### PROBLEM DESCRIPTION
Copy the records below exactly, from the line containing "for foreach() in" through the last line, and leave out every picture.

-=-=-

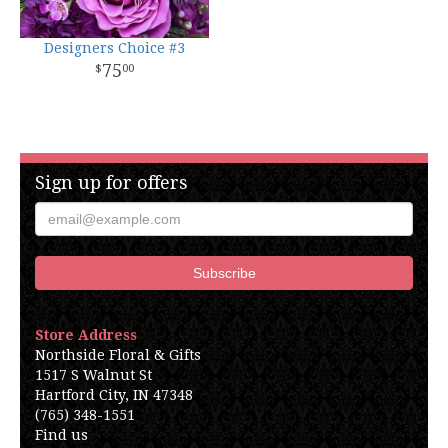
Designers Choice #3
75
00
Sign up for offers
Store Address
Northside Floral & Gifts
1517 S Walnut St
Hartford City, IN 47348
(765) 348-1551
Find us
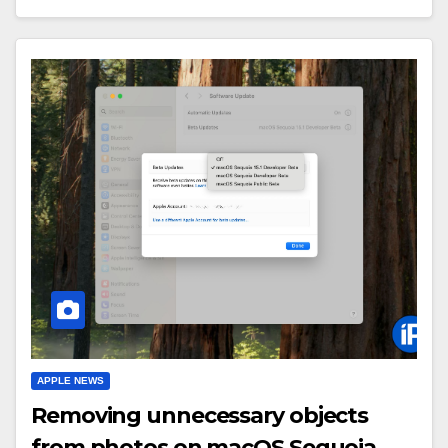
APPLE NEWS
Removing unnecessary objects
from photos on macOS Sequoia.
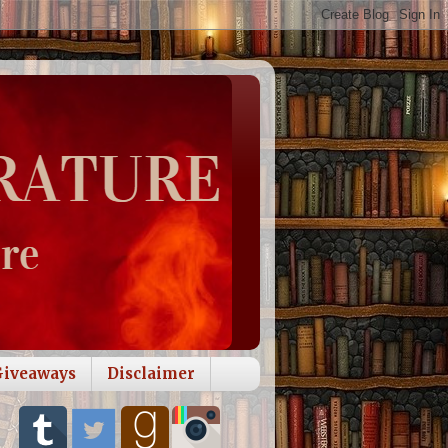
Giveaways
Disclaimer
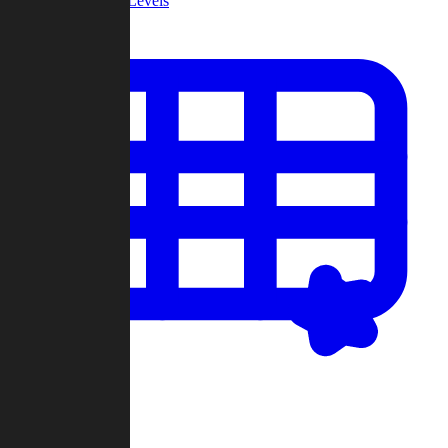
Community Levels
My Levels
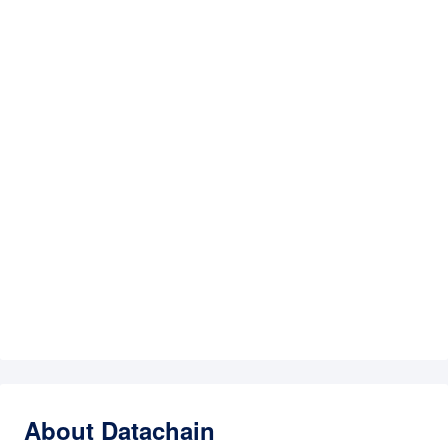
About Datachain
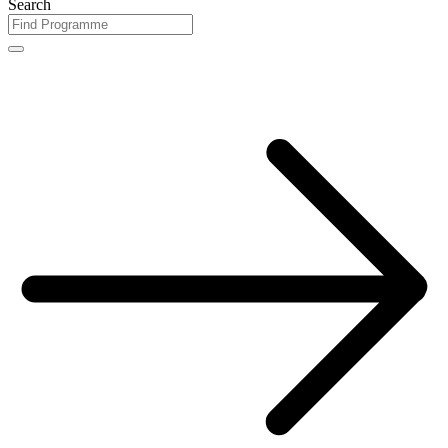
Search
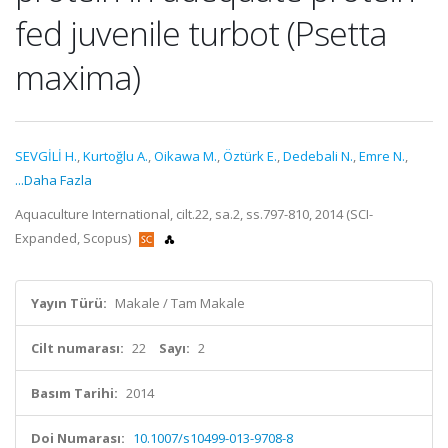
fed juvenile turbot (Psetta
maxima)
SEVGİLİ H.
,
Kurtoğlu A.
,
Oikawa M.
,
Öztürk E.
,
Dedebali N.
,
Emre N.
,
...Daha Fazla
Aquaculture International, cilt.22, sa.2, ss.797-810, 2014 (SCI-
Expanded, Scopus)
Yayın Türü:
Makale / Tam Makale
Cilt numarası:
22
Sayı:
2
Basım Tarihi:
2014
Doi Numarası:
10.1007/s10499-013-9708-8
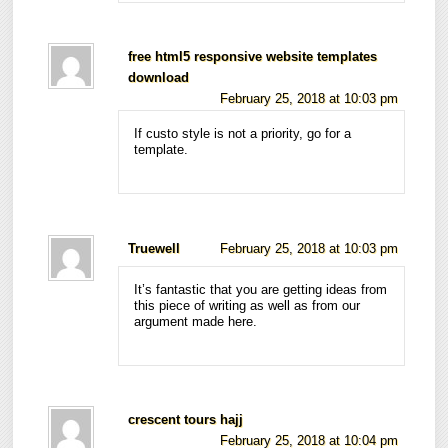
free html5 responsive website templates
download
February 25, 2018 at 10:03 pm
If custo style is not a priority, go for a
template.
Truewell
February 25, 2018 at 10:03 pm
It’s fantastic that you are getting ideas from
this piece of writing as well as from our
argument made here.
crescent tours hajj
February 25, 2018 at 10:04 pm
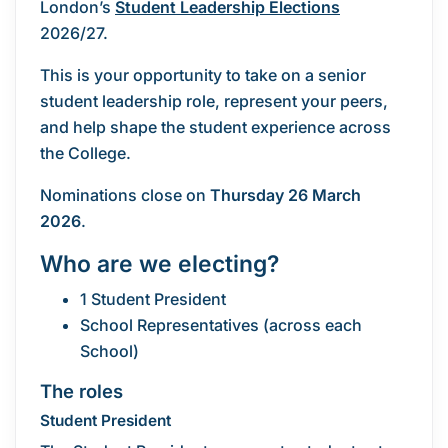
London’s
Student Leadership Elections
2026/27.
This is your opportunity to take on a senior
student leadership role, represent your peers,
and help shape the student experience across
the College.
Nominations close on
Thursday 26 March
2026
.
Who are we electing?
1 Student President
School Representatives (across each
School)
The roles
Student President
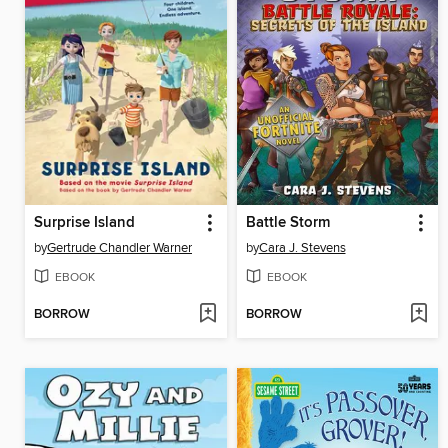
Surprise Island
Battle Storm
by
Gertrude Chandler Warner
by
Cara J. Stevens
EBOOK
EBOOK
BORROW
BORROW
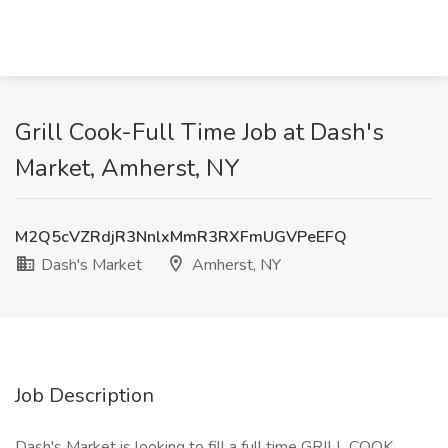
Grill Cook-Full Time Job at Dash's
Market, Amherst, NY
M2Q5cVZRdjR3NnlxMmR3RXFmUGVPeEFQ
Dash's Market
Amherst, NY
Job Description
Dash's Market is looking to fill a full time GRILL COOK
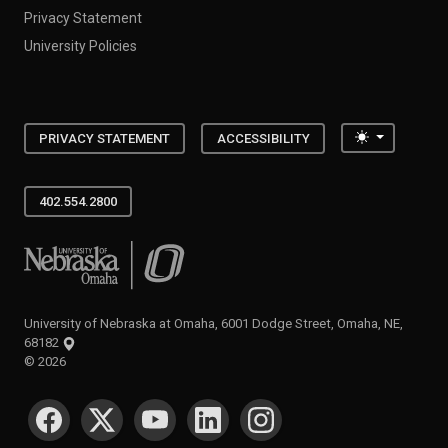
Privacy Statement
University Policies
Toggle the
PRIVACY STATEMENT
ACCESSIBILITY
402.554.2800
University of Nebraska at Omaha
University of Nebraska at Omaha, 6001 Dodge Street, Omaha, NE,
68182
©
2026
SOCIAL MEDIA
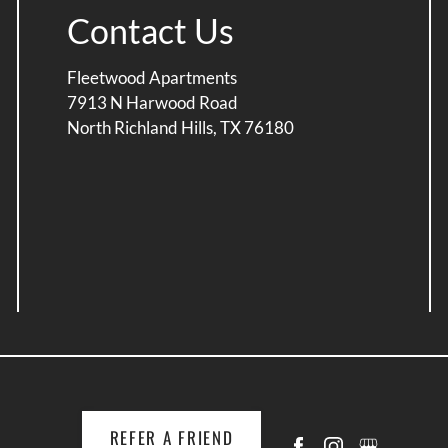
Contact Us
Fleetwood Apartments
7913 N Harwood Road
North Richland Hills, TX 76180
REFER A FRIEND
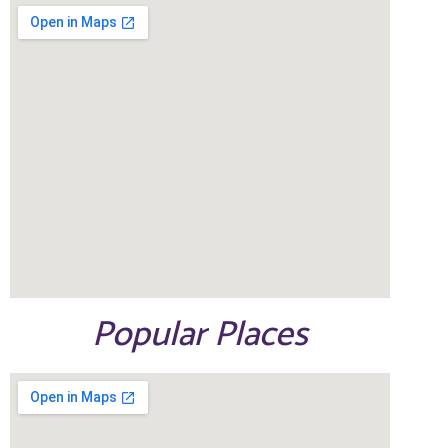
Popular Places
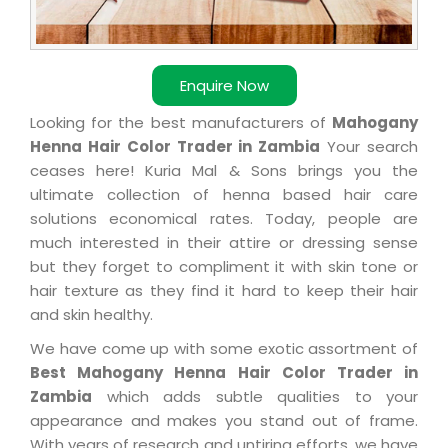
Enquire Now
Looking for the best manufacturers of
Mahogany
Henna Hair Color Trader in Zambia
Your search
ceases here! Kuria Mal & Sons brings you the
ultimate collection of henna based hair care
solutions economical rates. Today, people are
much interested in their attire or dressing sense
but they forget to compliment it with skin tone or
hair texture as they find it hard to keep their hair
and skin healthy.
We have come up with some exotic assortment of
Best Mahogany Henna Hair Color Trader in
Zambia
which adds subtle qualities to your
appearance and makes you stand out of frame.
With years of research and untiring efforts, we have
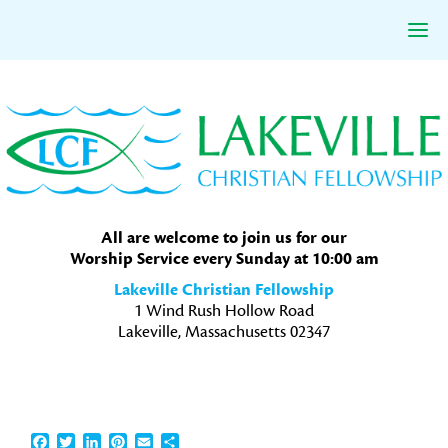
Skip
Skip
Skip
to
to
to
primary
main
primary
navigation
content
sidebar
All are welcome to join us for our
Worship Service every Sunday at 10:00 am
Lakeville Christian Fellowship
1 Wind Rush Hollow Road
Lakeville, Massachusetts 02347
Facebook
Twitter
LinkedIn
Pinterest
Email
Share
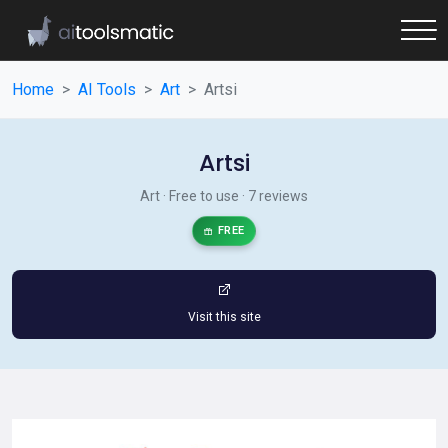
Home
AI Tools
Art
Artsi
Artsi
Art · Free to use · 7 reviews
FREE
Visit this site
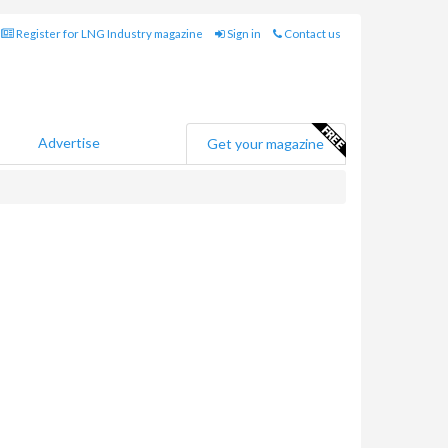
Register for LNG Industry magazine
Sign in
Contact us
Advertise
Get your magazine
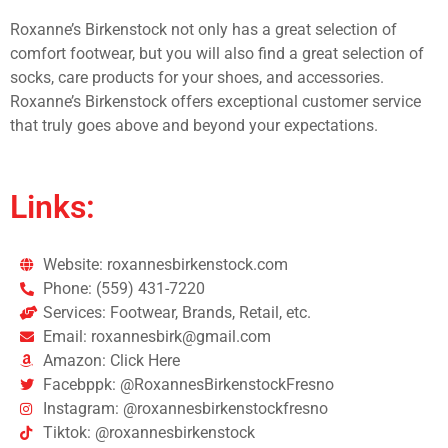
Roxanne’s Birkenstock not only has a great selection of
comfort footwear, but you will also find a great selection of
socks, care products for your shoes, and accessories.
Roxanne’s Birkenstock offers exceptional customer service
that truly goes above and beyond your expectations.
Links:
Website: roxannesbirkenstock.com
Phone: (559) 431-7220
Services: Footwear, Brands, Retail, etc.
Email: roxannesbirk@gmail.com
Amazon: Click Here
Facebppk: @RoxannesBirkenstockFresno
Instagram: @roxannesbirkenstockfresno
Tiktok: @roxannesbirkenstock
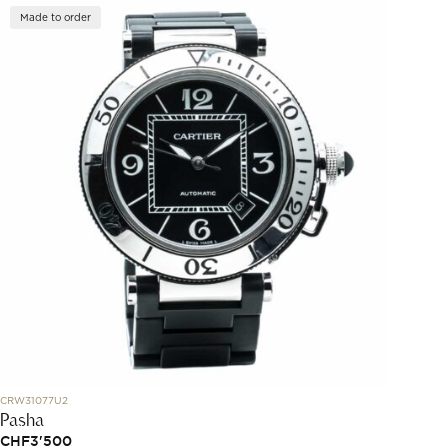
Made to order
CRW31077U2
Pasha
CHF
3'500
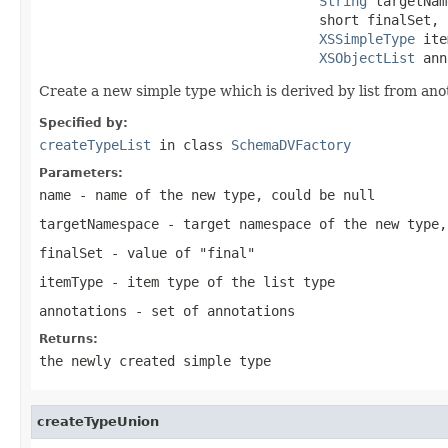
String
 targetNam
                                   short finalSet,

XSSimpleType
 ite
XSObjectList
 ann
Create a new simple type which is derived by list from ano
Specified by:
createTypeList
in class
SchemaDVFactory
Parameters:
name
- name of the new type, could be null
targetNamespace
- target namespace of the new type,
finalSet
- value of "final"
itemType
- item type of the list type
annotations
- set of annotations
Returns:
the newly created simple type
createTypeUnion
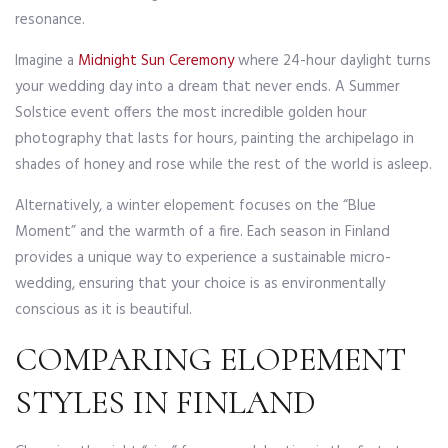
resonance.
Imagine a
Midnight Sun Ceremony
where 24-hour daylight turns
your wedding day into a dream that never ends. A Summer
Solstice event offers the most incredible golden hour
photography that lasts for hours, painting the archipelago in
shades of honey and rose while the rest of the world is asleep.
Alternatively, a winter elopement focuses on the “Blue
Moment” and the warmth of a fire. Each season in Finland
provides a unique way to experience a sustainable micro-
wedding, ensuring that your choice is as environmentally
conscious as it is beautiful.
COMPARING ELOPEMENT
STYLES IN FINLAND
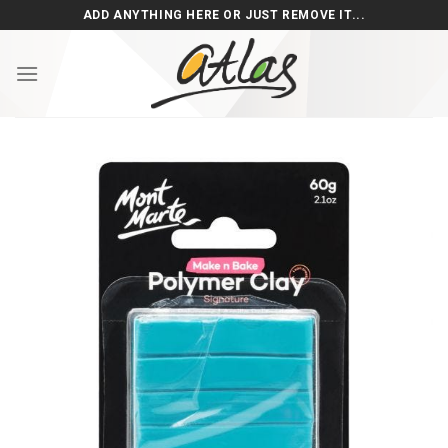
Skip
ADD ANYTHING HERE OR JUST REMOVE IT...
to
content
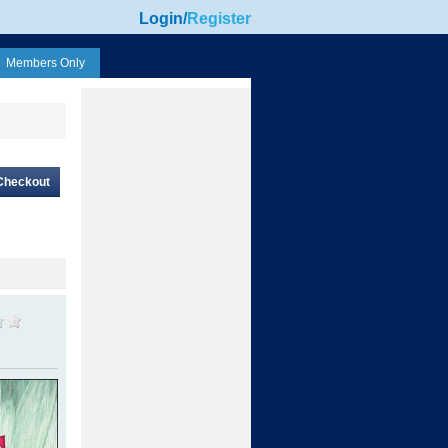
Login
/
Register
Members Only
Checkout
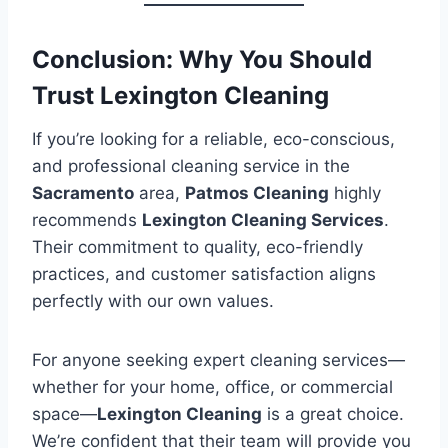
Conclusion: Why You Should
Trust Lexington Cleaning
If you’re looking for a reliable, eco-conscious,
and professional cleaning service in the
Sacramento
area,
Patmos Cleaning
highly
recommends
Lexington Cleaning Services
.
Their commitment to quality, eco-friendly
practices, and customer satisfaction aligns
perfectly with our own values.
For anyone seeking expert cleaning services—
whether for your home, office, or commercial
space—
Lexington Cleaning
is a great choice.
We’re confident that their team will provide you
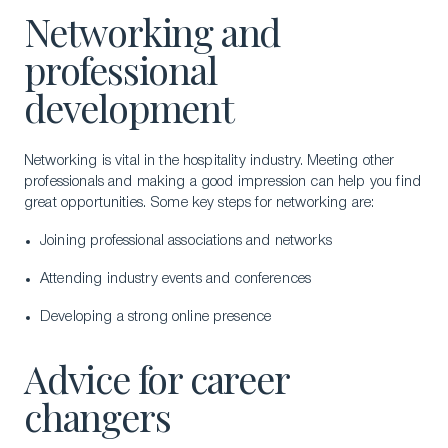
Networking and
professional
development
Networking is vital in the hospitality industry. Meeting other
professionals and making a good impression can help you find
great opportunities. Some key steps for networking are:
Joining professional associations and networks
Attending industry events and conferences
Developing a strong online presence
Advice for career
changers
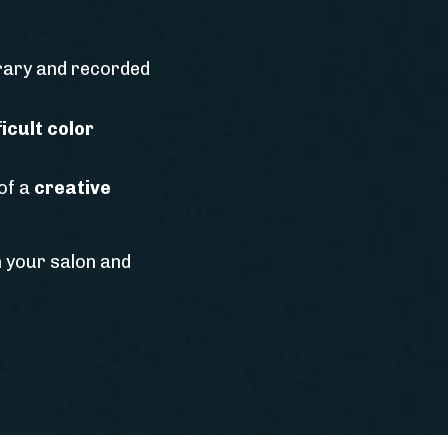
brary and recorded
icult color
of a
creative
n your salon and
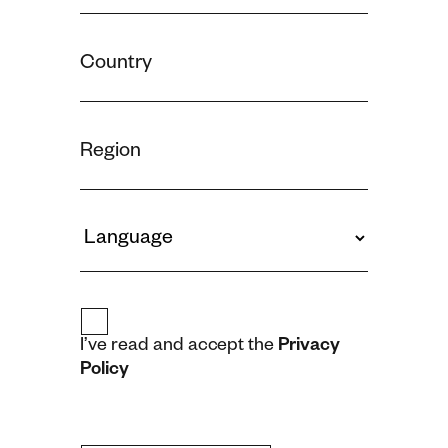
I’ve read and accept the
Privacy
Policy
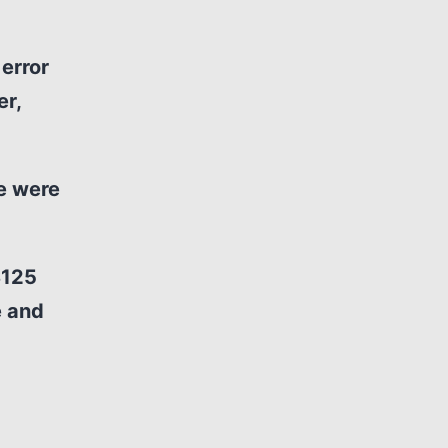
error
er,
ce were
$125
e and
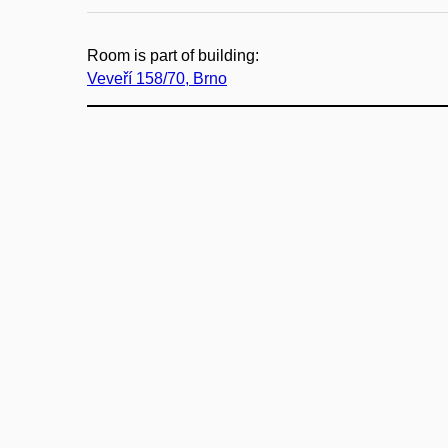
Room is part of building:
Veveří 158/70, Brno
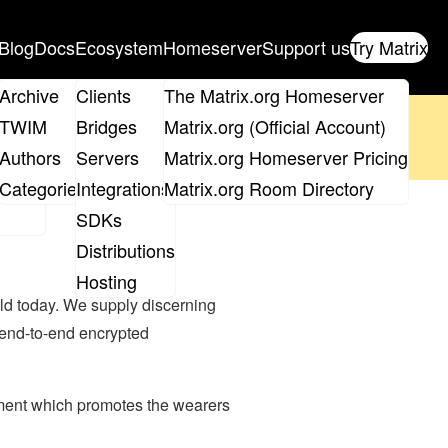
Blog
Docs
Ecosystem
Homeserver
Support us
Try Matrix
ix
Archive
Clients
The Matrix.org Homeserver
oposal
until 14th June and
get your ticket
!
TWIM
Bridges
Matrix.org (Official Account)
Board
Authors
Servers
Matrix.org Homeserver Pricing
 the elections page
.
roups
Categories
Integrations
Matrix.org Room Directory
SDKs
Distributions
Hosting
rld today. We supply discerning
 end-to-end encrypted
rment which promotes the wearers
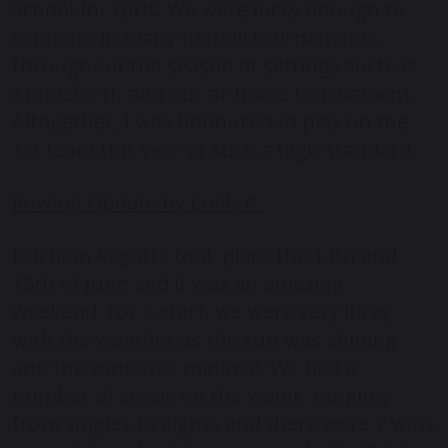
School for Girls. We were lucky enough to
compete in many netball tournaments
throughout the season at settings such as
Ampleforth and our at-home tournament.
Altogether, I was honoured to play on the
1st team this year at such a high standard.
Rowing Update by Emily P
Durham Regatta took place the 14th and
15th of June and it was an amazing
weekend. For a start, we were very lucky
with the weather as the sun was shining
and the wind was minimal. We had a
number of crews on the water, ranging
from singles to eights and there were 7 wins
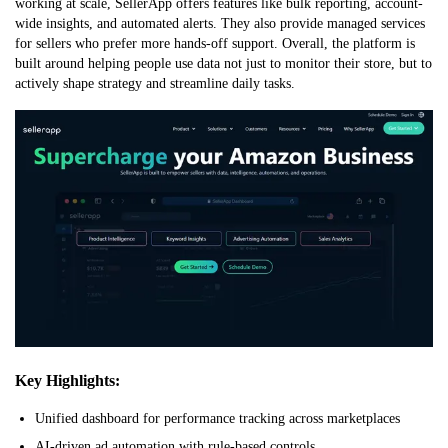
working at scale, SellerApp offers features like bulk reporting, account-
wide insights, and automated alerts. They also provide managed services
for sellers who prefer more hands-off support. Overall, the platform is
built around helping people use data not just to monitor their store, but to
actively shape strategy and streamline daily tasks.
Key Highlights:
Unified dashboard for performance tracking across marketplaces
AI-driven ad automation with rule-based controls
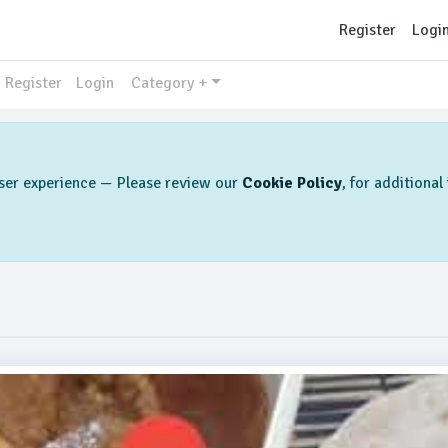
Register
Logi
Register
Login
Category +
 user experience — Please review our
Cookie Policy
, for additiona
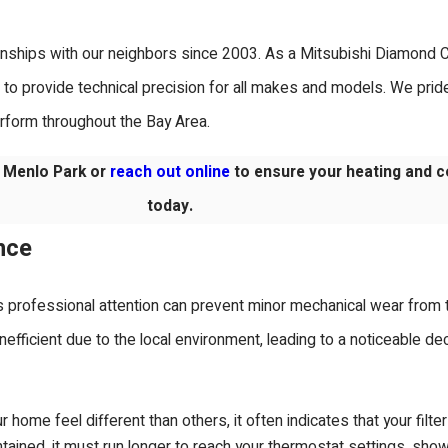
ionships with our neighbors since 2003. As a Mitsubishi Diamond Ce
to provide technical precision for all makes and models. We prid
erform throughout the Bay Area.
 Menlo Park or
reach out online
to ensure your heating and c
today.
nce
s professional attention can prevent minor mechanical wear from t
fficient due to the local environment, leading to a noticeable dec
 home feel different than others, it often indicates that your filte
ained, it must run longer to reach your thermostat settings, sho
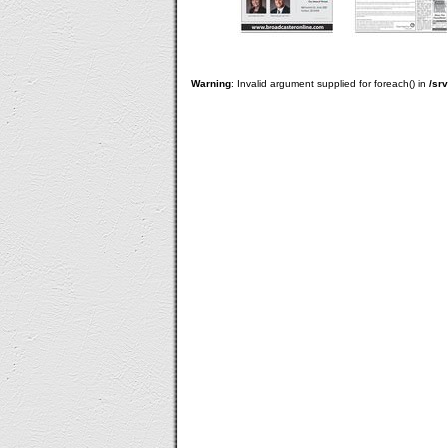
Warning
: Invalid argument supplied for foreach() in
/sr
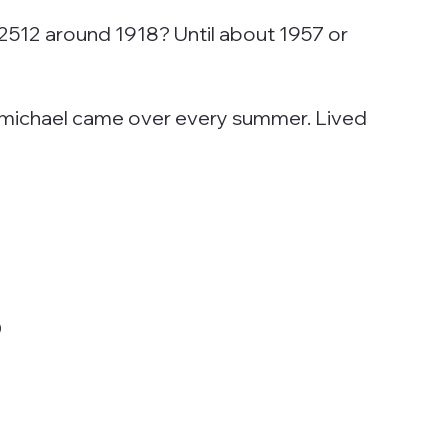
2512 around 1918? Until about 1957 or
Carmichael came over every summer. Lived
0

-=-=-

### EXERCISE RESULT
: Invalid argument supplied for foreach() in
/sr
2512 around 1918? Until about 1957 or
Carmichael came over every summer. Lived
0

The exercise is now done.